Sunday, 23 January 2011

How is Suspense Created in ‘Memento’?

‘Memento’ is a psychological thriller written and directed by Christopher Nolan (who also directed ‘The Dark Knight’ and ‘Inception’). It stars Guy Pearce as a man named Leonard who has some form of amnesia, which leaves him with no short-term memory. This means that he can remember things like his identity and everything he knew before the amnesia began, but now he forgets things shortly after they happen. The film creates suspense with its use of editing, and the way the two narratives are told. The first narrative is shown in black and white, and features Leonard alone in a motel room talking to an anonymous caller on the phone, and is in chronological order. 
The second narrative is shown in colour, and shows Leonard conducting his investigation into the murder of his wife. It is told in reverse chronological order, which means that the audience are unaware of the previous events as each sequence begins, allowing them to feel the same confusion that Leonard does due to his memory loss.

The title sequence at the beginning of the film starts with a close up of a hand holding a Polaroid picture, shaking it every 10 or 20 seconds, while the titles showing the names of the film, directors, producers, and actors fade in and out in a blue font. We then see a man putting the picture into a camera, and then taking a picture, and realise that the sequence is being played backwards. This is followed by close up shots of a bullet on the floor, a pair of glasses, and blood running up a wall. A gun then flies into the man’s hand, and the body on the floor rises and comes back to life, as the sound of a gunshot is heard backwards. As this is such a violent opening, the audience is both shocked and confused, and left trying to figure out why this person was murdered, and why it was shown backwards. This sense of confusion and tension continues right until the end of the film, when the audience realize that the beginning scene is also the end of the film, after seeing all the events leading up to it.

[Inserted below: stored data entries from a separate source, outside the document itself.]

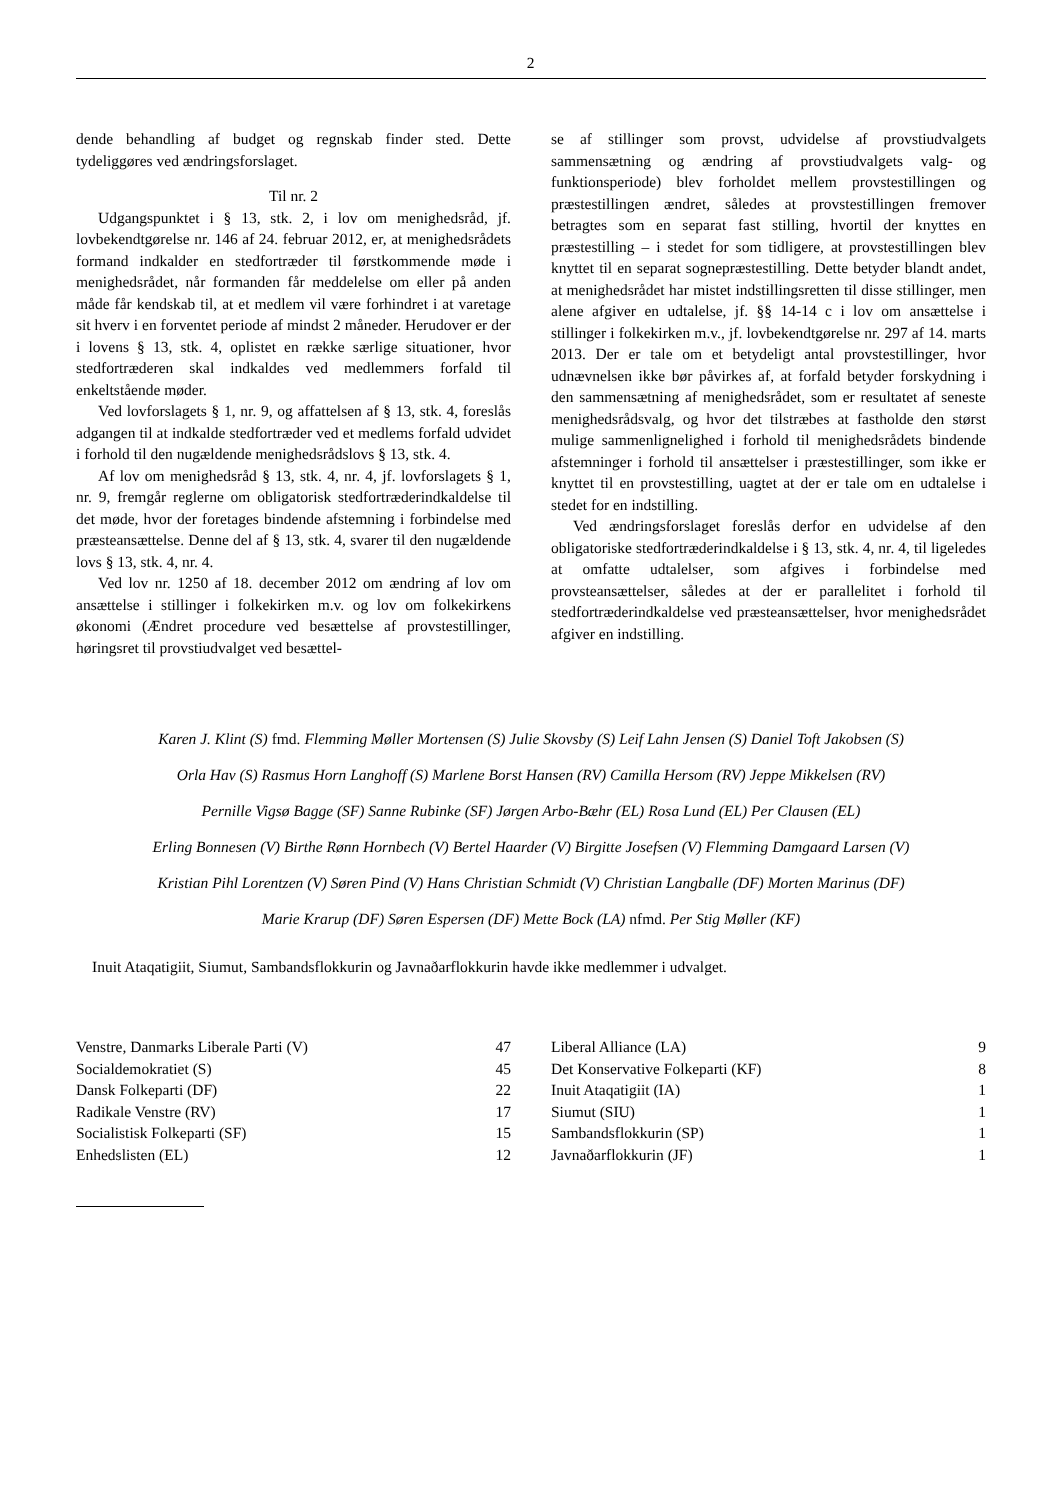2
dende behandling af budget og regnskab finder sted. Dette tydeliggøres ved ændringsforslaget.
Til nr. 2
Udgangspunktet i § 13, stk. 2, i lov om menighedsråd, jf. lovbekendtgørelse nr. 146 af 24. februar 2012, er, at menighedsrådets formand indkalder en stedfortræder til førstkommende møde i menighedsrådet, når formanden får meddelelse om eller på anden måde får kendskab til, at et medlem vil være forhindret i at varetage sit hverv i en forventet periode af mindst 2 måneder. Herudover er der i lovens § 13, stk. 4, oplistet en række særlige situationer, hvor stedfortræderen skal indkaldes ved medlemmers forfald til enkeltstående møder.
Ved lovforslagets § 1, nr. 9, og affattelsen af § 13, stk. 4, foreslås adgangen til at indkalde stedfortræder ved et medlems forfald udvidet i forhold til den nugældende menighedsrådslovs § 13, stk. 4.
Af lov om menighedsråd § 13, stk. 4, nr. 4, jf. lovforslagets § 1, nr. 9, fremgår reglerne om obligatorisk stedfortræderindkaldelse til det møde, hvor der foretages bindende afstemning i forbindelse med præsteansættelse. Denne del af § 13, stk. 4, svarer til den nugældende lovs § 13, stk. 4, nr. 4.
Ved lov nr. 1250 af 18. december 2012 om ændring af lov om ansættelse i stillinger i folkekirken m.v. og lov om folkekirkens økonomi (Ændret procedure ved besættelse af provstestillinger, høringsret til provstiudvalget ved besættel-
se af stillinger som provst, udvidelse af provstiudvalgets sammensætning og ændring af provstiudvalgets valg- og funktionsperiode) blev forholdet mellem provstestillingen og præstestillingen ændret, således at provstestillingen fremover betragtes som en separat fast stilling, hvortil der knyttes en præstestilling – i stedet for som tidligere, at provstestillingen blev knyttet til en separat sognepræstestilling. Dette betyder blandt andet, at menighedsrådet har mistet indstillingsretten til disse stillinger, men alene afgiver en udtalelse, jf. §§ 14-14 c i lov om ansættelse i stillinger i folkekirken m.v., jf. lovbekendtgørelse nr. 297 af 14. marts 2013. Der er tale om et betydeligt antal provstestillinger, hvor udnævnelsen ikke bør påvirkes af, at forfald betyder forskydning i den sammensætning af menighedsrådet, som er resultatet af seneste menighedsrådsvalg, og hvor det tilstræbes at fastholde den størst mulige sammenlignelighed i forhold til menighedsrådets bindende afstemninger i forhold til ansættelser i præstestillinger, som ikke er knyttet til en provstestilling, uagtet at der er tale om en udtalelse i stedet for en indstilling.
Ved ændringsforslaget foreslås derfor en udvidelse af den obligatoriske stedfortræderindkaldelse i § 13, stk. 4, nr. 4, til ligeledes at omfatte udtalelser, som afgives i forbindelse med provsteansættelser, således at der er parallelitet i forhold til stedfortræderindkaldelse ved præsteansættelser, hvor menighedsrådet afgiver en indstilling.
Karen J. Klint (S) fmd. Flemming Møller Mortensen (S) Julie Skovsby (S) Leif Lahn Jensen (S) Daniel Toft Jakobsen (S)
Orla Hav (S) Rasmus Horn Langhoff (S) Marlene Borst Hansen (RV) Camilla Hersom (RV) Jeppe Mikkelsen (RV)
Pernille Vigsø Bagge (SF) Sanne Rubinke (SF) Jørgen Arbo-Bæhr (EL) Rosa Lund (EL) Per Clausen (EL)
Erling Bonnesen (V) Birthe Rønn Hornbech (V) Bertel Haarder (V) Birgitte Josefsen (V) Flemming Damgaard Larsen (V)
Kristian Pihl Lorentzen (V) Søren Pind (V) Hans Christian Schmidt (V) Christian Langballe (DF) Morten Marinus (DF)
Marie Krarup (DF) Søren Espersen (DF) Mette Bock (LA) nfmd. Per Stig Møller (KF)
Inuit Ataqatigiit, Siumut, Sambandsflokkurin og Javnaðarflokkurin havde ikke medlemmer i udvalget.
| Venstre, Danmarks Liberale Parti (V) | 47 |
| Socialdemokratiet (S) | 45 |
| Dansk Folkeparti (DF) | 22 |
| Radikale Venstre (RV) | 17 |
| Socialistisk Folkeparti (SF) | 15 |
| Enhedslisten (EL) | 12 |
| Liberal Alliance (LA) | 9 |
| Det Konservative Folkeparti (KF) | 8 |
| Inuit Ataqatigiit (IA) | 1 |
| Siumut (SIU) | 1 |
| Sambandsflokkurin (SP) | 1 |
| Javnaðarflokkurin (JF) | 1 |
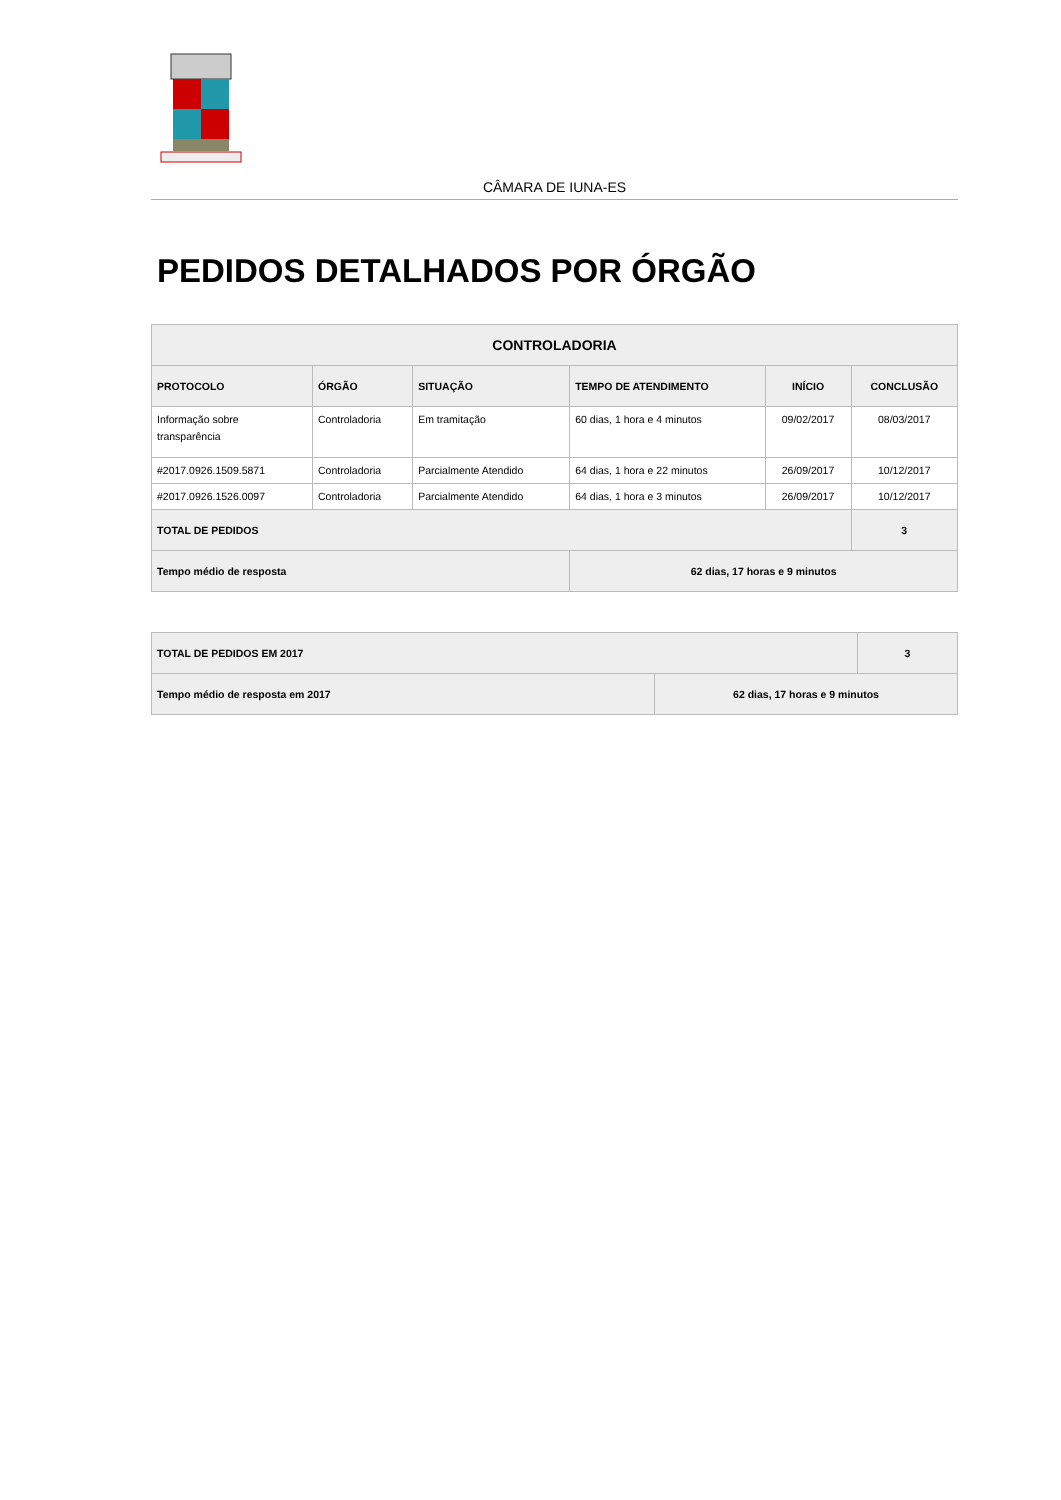CÂMARA DE IUNA-ES
PEDIDOS DETALHADOS POR ÓRGÃO
| CONTROLADORIA | | | | | |
| --- | --- | --- | --- | --- | --- |
| PROTOCOLO | ÓRGÃO | SITUAÇÃO | TEMPO DE ATENDIMENTO | INÍCIO | CONCLUSÃO |
| Informação sobre transparência | Controladoria | Em tramitação | 60 dias, 1 hora e 4 minutos | 09/02/2017 | 08/03/2017 |
| #2017.0926.1509.5871 | Controladoria | Parcialmente Atendido | 64 dias, 1 hora e 22 minutos | 26/09/2017 | 10/12/2017 |
| #2017.0926.1526.0097 | Controladoria | Parcialmente Atendido | 64 dias, 1 hora e 3 minutos | 26/09/2017 | 10/12/2017 |
| TOTAL DE PEDIDOS | | | | | 3 |
| Tempo médio de resposta | | | 62 dias, 17 horas e 9 minutos | | |
| TOTAL DE PEDIDOS EM 2017 | 3 |
| Tempo médio de resposta em 2017 | 62 dias, 17 horas e 9 minutos |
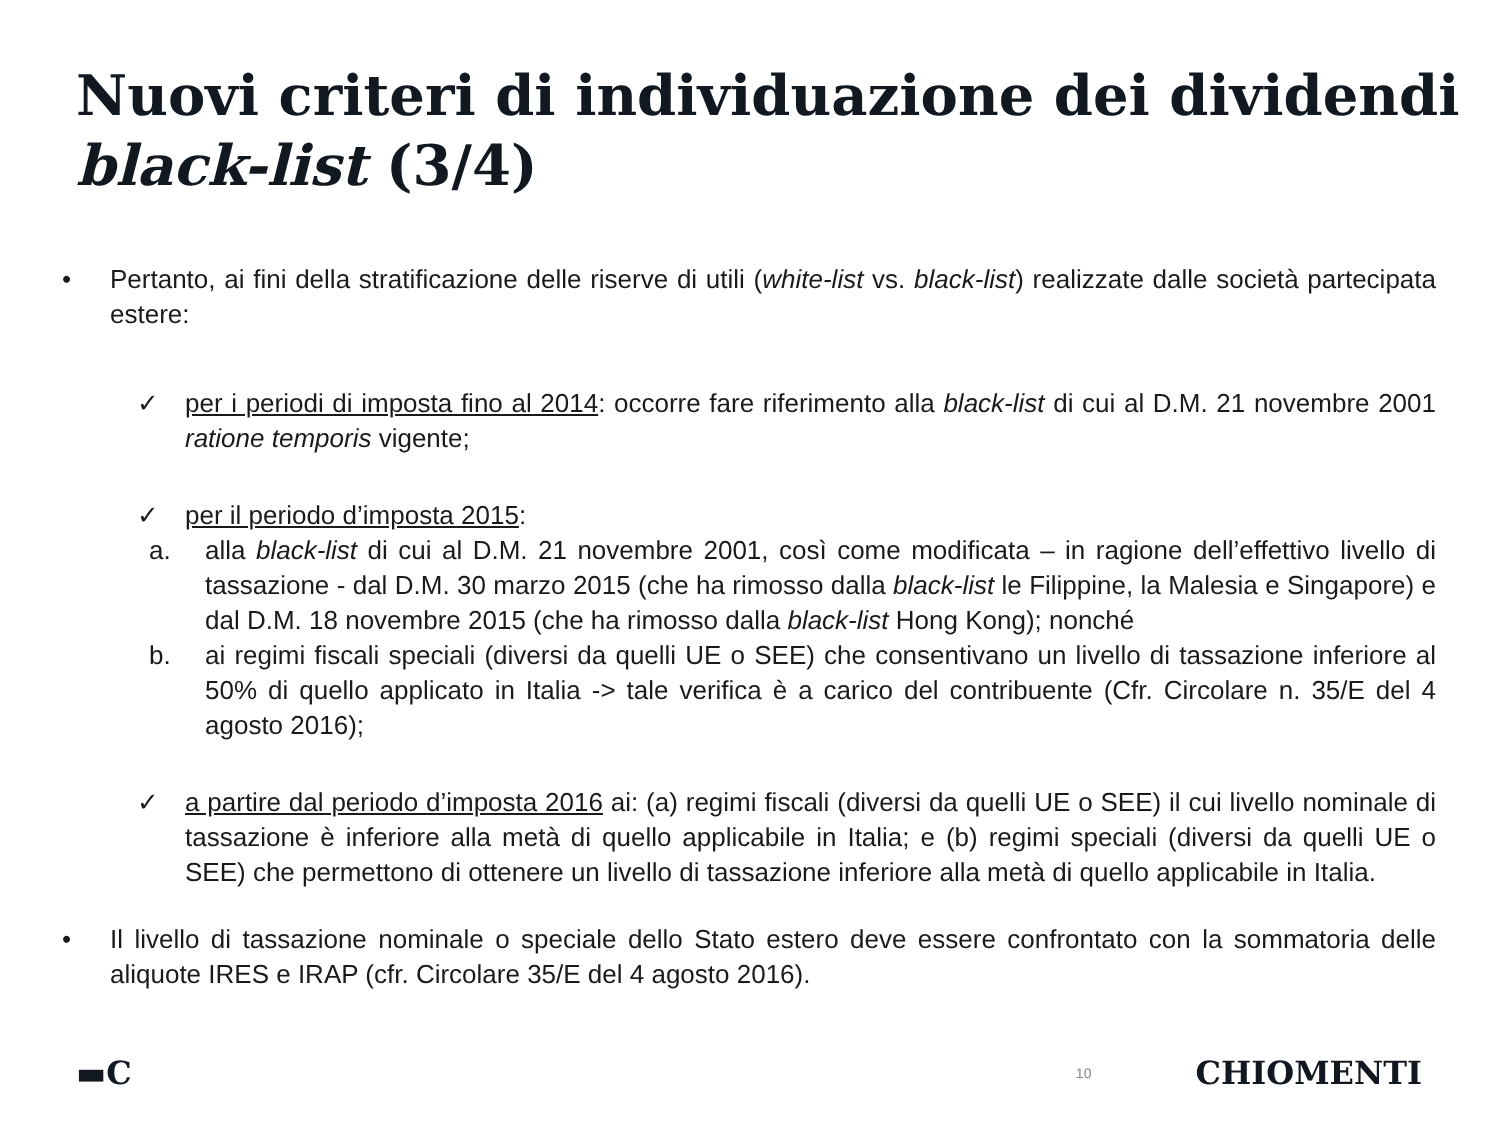Nuovi criteri di individuazione dei dividendi black-list (3/4)
• Pertanto, ai fini della stratificazione delle riserve di utili (white-list vs. black-list) realizzate dalle società partecipata estere:
✓ per i periodi di imposta fino al 2014: occorre fare riferimento alla black-list di cui al D.M. 21 novembre 2001 ratione temporis vigente;
✓ per il periodo d’imposta 2015:
a. alla black-list di cui al D.M. 21 novembre 2001, così come modificata – in ragione dell’effettivo livello di tassazione - dal D.M. 30 marzo 2015 (che ha rimosso dalla black-list le Filippine, la Malesia e Singapore) e dal D.M. 18 novembre 2015 (che ha rimosso dalla black-list Hong Kong); nonché
b. ai regimi fiscali speciali (diversi da quelli UE o SEE) che consentivano un livello di tassazione inferiore al 50% di quello applicato in Italia -> tale verifica è a carico del contribuente (Cfr. Circolare n. 35/E del 4 agosto 2016);
✓ a partire dal periodo d’imposta 2016 ai: (a) regimi fiscali (diversi da quelli UE o SEE) il cui livello nominale di tassazione è inferiore alla metà di quello applicabile in Italia; e (b) regimi speciali (diversi da quelli UE o SEE) che permettono di ottenere un livello di tassazione inferiore alla metà di quello applicabile in Italia.
• Il livello di tassazione nominale o speciale dello Stato estero deve essere confrontato con la sommatoria delle aliquote IRES e IRAP (cfr. Circolare 35/E del 4 agosto 2016).
▬C 10 CHIOMENTI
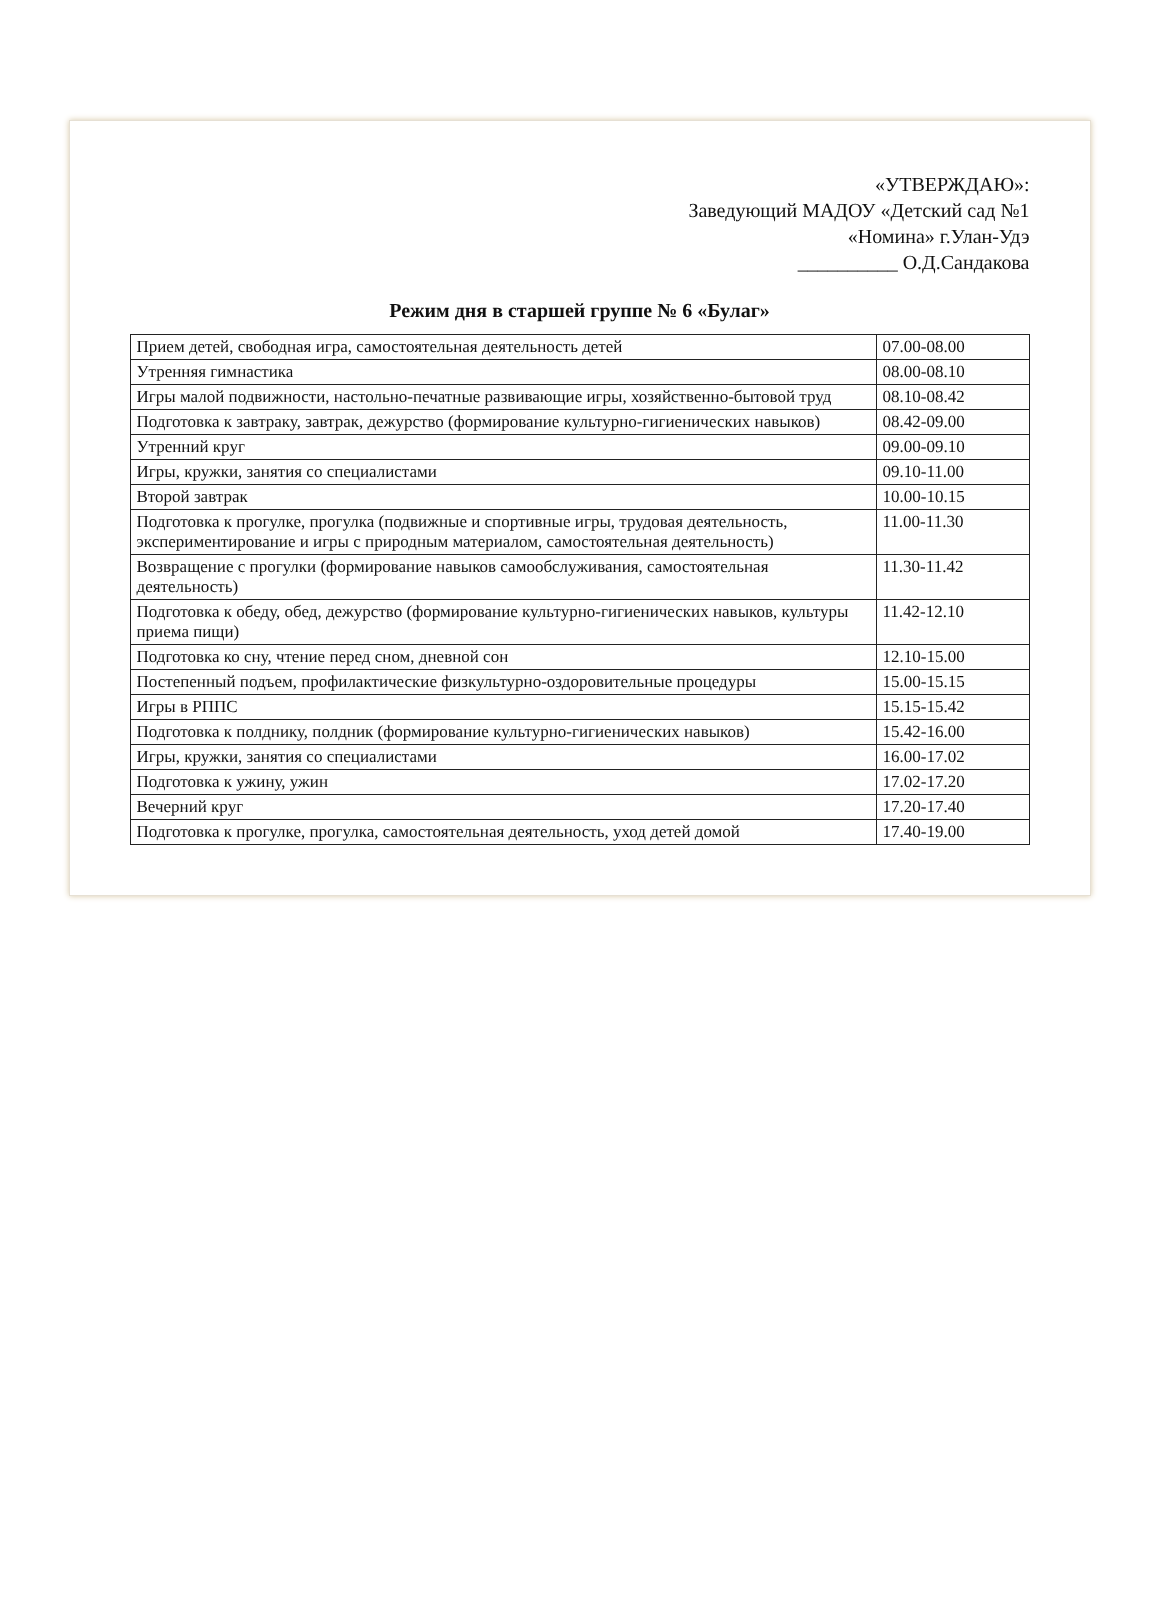«УТВЕРЖДАЮ»:
Заведующий МАДОУ «Детский сад №1
«Номина» г.Улан-Удэ
__________ О.Д.Сандакова
Режим дня в старшей группе № 6 «Булаг»
| Прием детей, свободная игра, самостоятельная деятельность детей | 07.00-08.00 |
| Утренняя гимнастика | 08.00-08.10 |
| Игры малой подвижности, настольно-печатные развивающие игры, хозяйственно-бытовой труд | 08.10-08.42 |
| Подготовка к завтраку, завтрак, дежурство (формирование культурно-гигиенических навыков) | 08.42-09.00 |
| Утренний круг | 09.00-09.10 |
| Игры, кружки, занятия со специалистами | 09.10-11.00 |
| Второй завтрак | 10.00-10.15 |
| Подготовка к прогулке, прогулка (подвижные и спортивные игры, трудовая деятельность, экспериментирование и игры с природным материалом, самостоятельная деятельность) | 11.00-11.30 |
| Возвращение с прогулки (формирование навыков самообслуживания, самостоятельная деятельность) | 11.30-11.42 |
| Подготовка к обеду, обед, дежурство (формирование культурно-гигиенических навыков, культуры приема пищи) | 11.42-12.10 |
| Подготовка ко сну, чтение перед сном, дневной сон | 12.10-15.00 |
| Постепенный подъем, профилактические физкультурно-оздоровительные процедуры | 15.00-15.15 |
| Игры в РППС | 15.15-15.42 |
| Подготовка к полднику, полдник (формирование культурно-гигиенических навыков) | 15.42-16.00 |
| Игры, кружки, занятия со специалистами | 16.00-17.02 |
| Подготовка к ужину, ужин | 17.02-17.20 |
| Вечерний круг | 17.20-17.40 |
| Подготовка к прогулке, прогулка, самостоятельная деятельность, уход детей домой | 17.40-19.00 |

The film also uses the combination of music and Leonard’s voice (talking to himself) to create suspense. In the scene where he discovers that ‘Teddy’ is in fact John Edward Gammell (the man he believes killed his wife), Leonard is shown sitting in his motel room, and undressing. As he takes his shirt off, he notices his tattoos, which cover a large part of his body, which he has forgotten about due to his amnesia. Soft, orchestral music with a discordant melody plays in the background, as we see close ups of some of the many tattoos on Leonard’s body. The editing pace is slow, with most shots lasting around 5-10 seconds, but some shots (such as when Leonard looks in the mirror at the tattoo on his chest) last for 20-30 seconds, slowly building up tension.

There are no real shocks in Memento (other than the murder at the beginning), instead the film uses the prolonged sense of tension and confusion until the resolution at the end to create suspense.